Ten aanzien van het subsidiaire standpunt:
-e- Er is geen sprake van dat het beslag is toegepast in strijd met de wet dan wel met veronachtzaming van fundamentele vereisten. De strafrechter heeft geoordeeld dat het beslag rechtmatig was.
-f- In verband met de stelling dat het voortduren vanaf mei 2006 disproportioneel was, kon [appellante] via de beklagprocedure van artikel 552a Sv ageren.
-g- Voor ieder ten laste gelegd feit moet afzonderlijk worden beoordeeld of is voldaan aan het criterium dat achteraf uit de (straf)uitspraak danwel anderszins uit de stukken betreffende de strafzaak blijkt van de onschuld van de verdachte en van het ongefundeerd zijn van de verdenking waarop het optreden van politie en justitie berustte (het zogenoemde ‘gebleken-onschuld-criterium’).
-h- Omdat ten aanzien van feit 1 achteraf uit het vonnis van de strafrechter blijkt van de onschuld van [appellante] en van het ongefundeerd zijn van de verdenking waarop de beslaglegging van de eerste zending was gegrond, is de Staat in beginsel gehouden om de schade te vergoeden die [appellante] als gevolg van de inbeslagneming van deze zending heeft geleden.

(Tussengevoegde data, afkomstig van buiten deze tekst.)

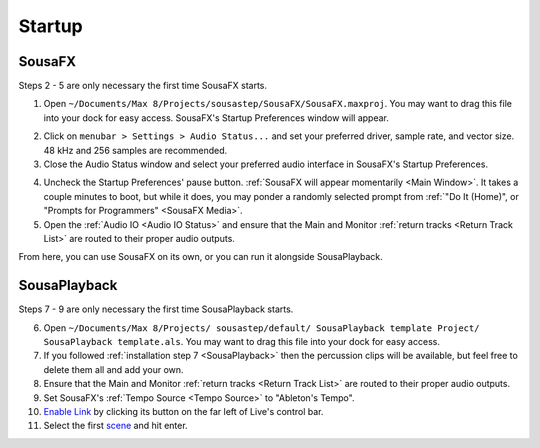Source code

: Startup
=======

SousaFX
-------

Steps 2 - 5 are only necessary the first time SousaFX starts.

1. Open ``~/Documents/​Max 8/​Projects/​sousastep/​SousaFX/​SousaFX.maxproj``. You may want to drag this file into your dock for easy access. SousaFX's Startup Preferences window will appear.

.. image:: media/startup.gif
   :width: 90%
   :align: center
   :alt: startup

2. Click on ``menubar > Settings > Audio Status...`` and set your preferred driver, sample rate, and vector size. 48 kHz and 256 samples are recommended.

3. Close the Audio Status window and select your preferred audio interface in SousaFX's Startup Preferences.

.. image:: media/maxaudiostatus.png
   :width: 70%
   :align: center
   :alt: maxaudiostatus

4. Uncheck the Startup Preferences' pause button. :ref:`SousaFX will appear momentarily <Main Window>`. It takes a couple minutes to boot, but while it does, you may ponder a randomly selected prompt from :ref:`"Do It (Home)", or "Prompts for Programmers" <SousaFX Media>`.

5. Open the :ref:`Audio IO <Audio IO Status>` and ensure that the Main and Monitor :ref:`return tracks <Return Track List>` are routed to their proper audio outputs.

From here, you can use SousaFX on its own, or you can run it alongside SousaPlayback.

..
   hide:: The rig choices include SousaFX, which is the main rig, BasicFX, which is just a compressor and distortion effect, and VFX, which you'll only need if you've made an `LED sousaphone bell <https://jbaylies.github.io/Electrobrass_Encyclopedia/en/master/content/tutorials/LED-sousa-bell.html>`_.

SousaPlayback
-------------

Steps 7 - 9 are only necessary the first time SousaPlayback starts.

6. Open ``~/Documents/​Max 8/​Projects/
   ​sousastep/​default/
   ​SousaPlayback template Project/
   ​SousaPlayback template.als``. You may want to drag this file into your dock for easy access.

7. If you followed :ref:`installation step 7 <SousaPlayback>` then the percussion clips will be available, but feel free to delete them all and add your own.

8. Ensure that the Main and Monitor :ref:`return tracks <Return Track List>` are routed to their proper audio outputs.

9. Set SousaFX's :ref:`Tempo Source <Tempo Source>` to "Ableton's Tempo".

10. `Enable Link <https://help.ableton.com/hc/en-us/articles/209072789-Enabling-Link-in-Live>`_ by clicking its button on the far left of Live's control bar.

11. Select the first `scene <https://www.ableton.com/en/manual/session-view/#tracks-and-scenes>`_ and hit enter.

-i- Ten aanzien van feit 2 is niet voldaan aan het gebleken-onschuld-criterium; de strafrechter heeft dit feit zowel bewezen verklaard als strafbaar geoordeeld. Dat [appellante] geen verwijt kan worden gemaakt is onvoldoende. De Staat is voor wat betreft de tweede zending niet aansprakelijk voor de schade.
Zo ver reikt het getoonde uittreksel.